Directive: Rewrite all of the material below as a JSON list of strings, one string per line, skipping blank lines. Leave the pictures out.

Record set:
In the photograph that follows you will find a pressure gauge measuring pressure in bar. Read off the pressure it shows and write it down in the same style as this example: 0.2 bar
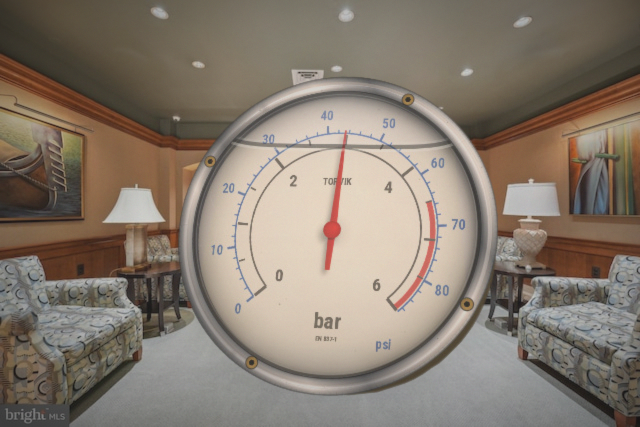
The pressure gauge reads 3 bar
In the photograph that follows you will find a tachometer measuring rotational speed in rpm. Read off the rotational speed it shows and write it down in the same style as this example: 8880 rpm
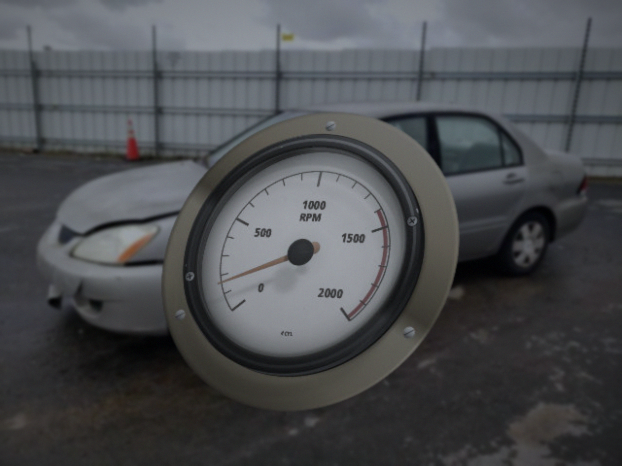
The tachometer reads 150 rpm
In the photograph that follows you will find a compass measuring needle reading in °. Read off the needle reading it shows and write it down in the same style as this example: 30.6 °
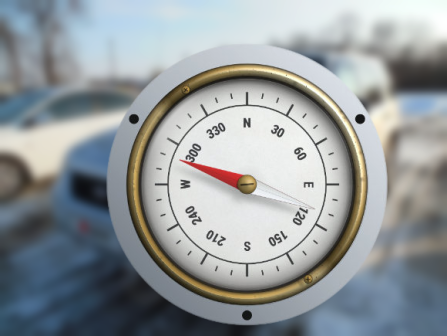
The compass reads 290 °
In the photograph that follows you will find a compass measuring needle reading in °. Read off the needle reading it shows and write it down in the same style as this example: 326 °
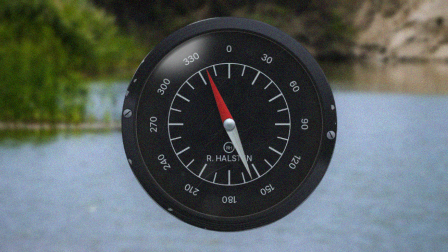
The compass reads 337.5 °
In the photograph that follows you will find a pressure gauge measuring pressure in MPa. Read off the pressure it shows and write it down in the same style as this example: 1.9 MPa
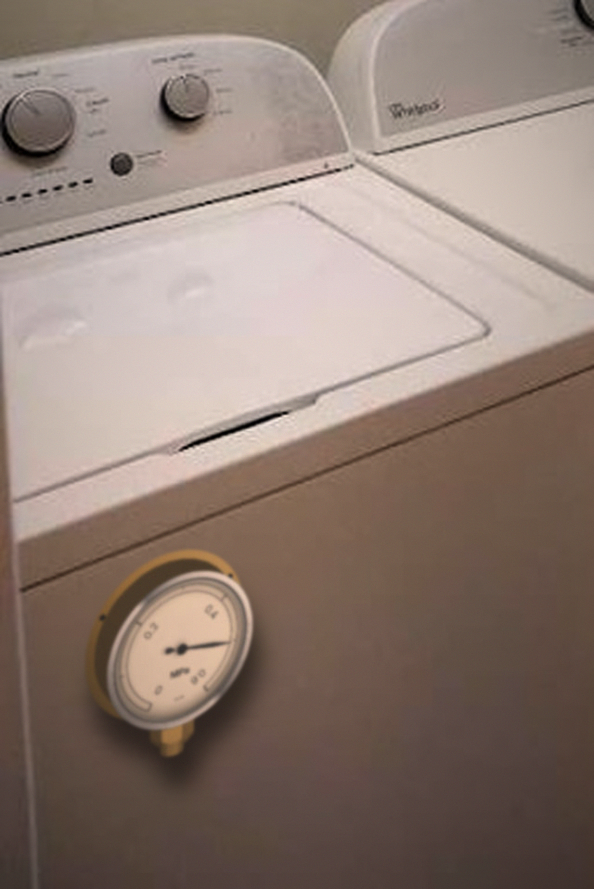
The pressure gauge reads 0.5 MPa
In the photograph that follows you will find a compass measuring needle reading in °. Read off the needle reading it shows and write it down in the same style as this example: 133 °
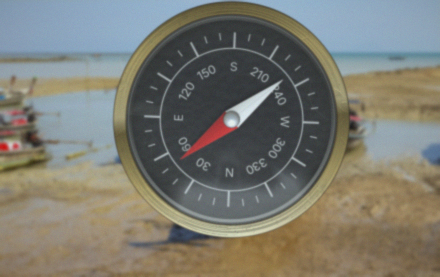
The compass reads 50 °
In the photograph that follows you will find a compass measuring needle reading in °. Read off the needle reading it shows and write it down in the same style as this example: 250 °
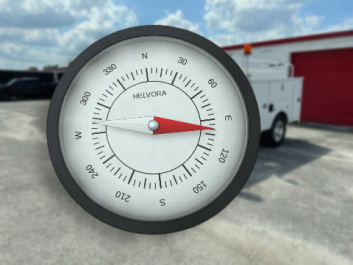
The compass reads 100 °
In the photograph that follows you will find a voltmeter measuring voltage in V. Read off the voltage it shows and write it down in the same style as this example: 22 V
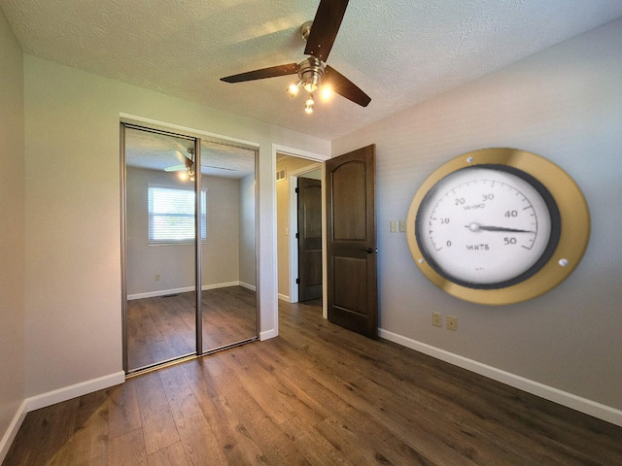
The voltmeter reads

Response:
[
  "In the photograph that follows you will find a pressure gauge measuring pressure in bar. Read off the pressure it shows and write it down in the same style as this example: 0.2 bar",
  "The pressure gauge reads 3 bar",
  "In the photograph that follows you will find a tachometer measuring rotational speed in rpm. Read off the rotational speed it shows and write it down in the same style as this example: 8880 rpm",
  "The tachometer reads 150 rpm",
  "In the photograph that follows you will find a compass measuring needle reading in °. Read off the needle reading it shows and write it down in the same style as this example: 30.6 °",
  "The compass reads 290 °",
  "In the photograph that follows you will find a compass measuring needle reading in °. Read off the needle reading it shows and write it down in the same style as this example: 326 °",
  "The compass reads 337.5 °",
  "In the photograph that follows you will find a pressure gauge measuring pressure in MPa. Read off the pressure it shows and write it down in the same style as this example: 1.9 MPa",
  "The pressure gauge reads 0.5 MPa",
  "In the photograph that follows you will find a compass measuring needle reading in °. Read off the needle reading it shows and write it down in the same style as this example: 133 °",
  "The compass reads 50 °",
  "In the photograph that follows you will find a compass measuring needle reading in °. Read off the needle reading it shows and write it down in the same style as this example: 250 °",
  "The compass reads 100 °",
  "In the photograph that follows you will find a voltmeter measuring voltage in V. Read off the voltage it shows and write it down in the same style as this example: 22 V",
  "The voltmeter reads"
]